Summary: Study for most is not fun but what can be learned by real study of Scripture?
THE IMPORTANCE OF BIBLE STUDY
Anyone who claims to be a Christian and bases that claim on a knowledge gained from the Bible will also have a desire to be pleasing to the One Who has provided the salvation promised in the Bible.
The desire to be pleasing to our Lord is not only something which we may wish to do in appreciation of what has been done for us, but primarily should be the result of what God has asked of those who believe His Word. (Ephesians 4:1-3)
The question of how to be pleasing to our Lord is one that should be considered very carefully.
Nowhere in the Word of God do we find a statement such as, "Do the best you can, and God will be pleased."
God does say in Hebrews 11:6, "Without faith it is impossible to please God." So, then, it is most important that we find out how to have faith. God answers in Romans 10:17, "Faith comes by hearing and hearing by the Word of God." Since God has declared faith necessary in order to please Him, and that this faith must come from His Word, then it follows that we must spend much time with the Word of God in order to be pleasing.
Many times we have heard Christians make the statement, "I would read and study my Bible more if it wasn't so hard to understand." Others, who do not claim to be Christians, will point to what they see as contradictions in the Bible as an excuse for not reading it.
The difficulty common to both of these groups is found in the approach taken when reading or studying the Bible.
In the first place, the Bible was not written as a novel. It is the inspired record of God's dealing with man since the foundation of the world. The Bible omits many of the details, but consistently maintains a word picture of the condition, as well as relationship, of man to his Creator. The Bible is used of God as a means of revealing Himself to men. Much of the Bible is a God-breathed history of His dealing with man. This history covers many thousands of years. It is written in the setting of the periods which it covers. Since the past ages differ so radically from our present, it is many times difficult to understand the setting of certain Scriptures. Just because we have never experienced certain events does not make them false. We human beings have a tendency to question any record of events which are outside the realm of our own experience. This is the point where faith must suffice. We must take God at His Word and believe it, even though we have never personally experienced anything of a similar nature.

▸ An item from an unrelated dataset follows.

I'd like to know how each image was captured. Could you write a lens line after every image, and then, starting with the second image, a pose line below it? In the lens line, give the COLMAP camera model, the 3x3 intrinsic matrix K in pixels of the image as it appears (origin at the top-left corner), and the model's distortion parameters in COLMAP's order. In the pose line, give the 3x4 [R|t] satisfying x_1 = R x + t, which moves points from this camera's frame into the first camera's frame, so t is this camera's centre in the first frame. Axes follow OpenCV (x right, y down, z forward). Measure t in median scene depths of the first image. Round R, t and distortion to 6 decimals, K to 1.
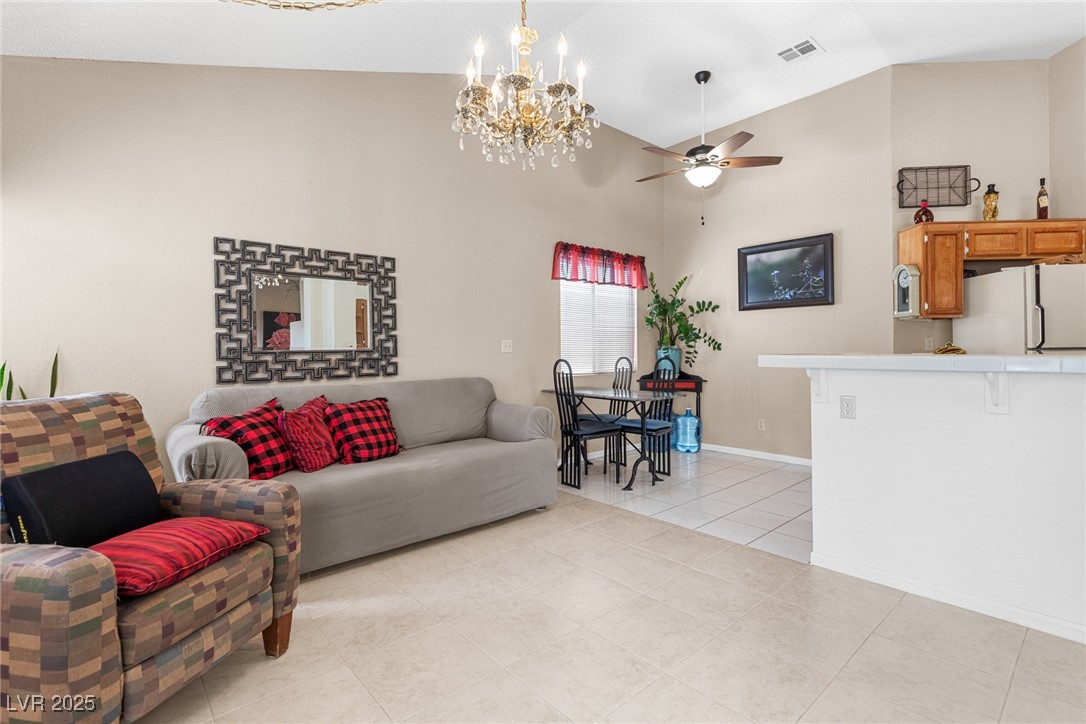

Of course, there are those who go to an extreme and say, "There is no need for Bible research, for God has spoken and we must believe what He has declared without trying to understand." This statement is in direct disobedience of II Timothy 2:15, which states, "Study to show thyself approved unto God...."
Then there are those who insist that everything in the Bible is spoken directly to them, and therefore must be applied to their lives. Usually these give up in despair, or turn to pretense after a short period of diligent effort.
Faith is not reason, but God most certainly desires that our faith be reasonable enough to apply in our everyday Christian life. If we are clinging to some belief that cannot be made to fit into a practical Christian life, then it is possible that we are in error. (CAUTION) Do not spiritualize any portion...
...of God's Word in order to make it apply. Leave it in its own context and let God mean exactly what He says.
We maintain that the key to reading the Bible with understanding is found in the dispensational approach. Sometimes this method of Bible study is referred to as "Right Division" (II Timothy 2:15).
There are several types of Dispensational Bible Study. Differences arise over the definition of the term, "dispensation." We believe the Greek word oikonomia (translated dispensation) is most nearly expressed in English by the term "household with its management." Therefore, when we speak of dispensational Bible study, we are referring to that principle of Bible study which insists that any Scripture being considered must be related to the specific household being managed at that time. The context and setting in which any Scripture appears will establish the household under consideration.
One very important point to remember is that God may alter His management with any specific household many times, but if the same household is being managed, then it is still the same dispensation. In other words, there is a change in "household managements" only when there is a change in the household that is being managed. The word "management" alone will not fulfill the requirements necessary to be synonymous with "dispensation." There must be a "household" also. Many Bible teachers overlook this very important fact when they seek to define the term "dispensation."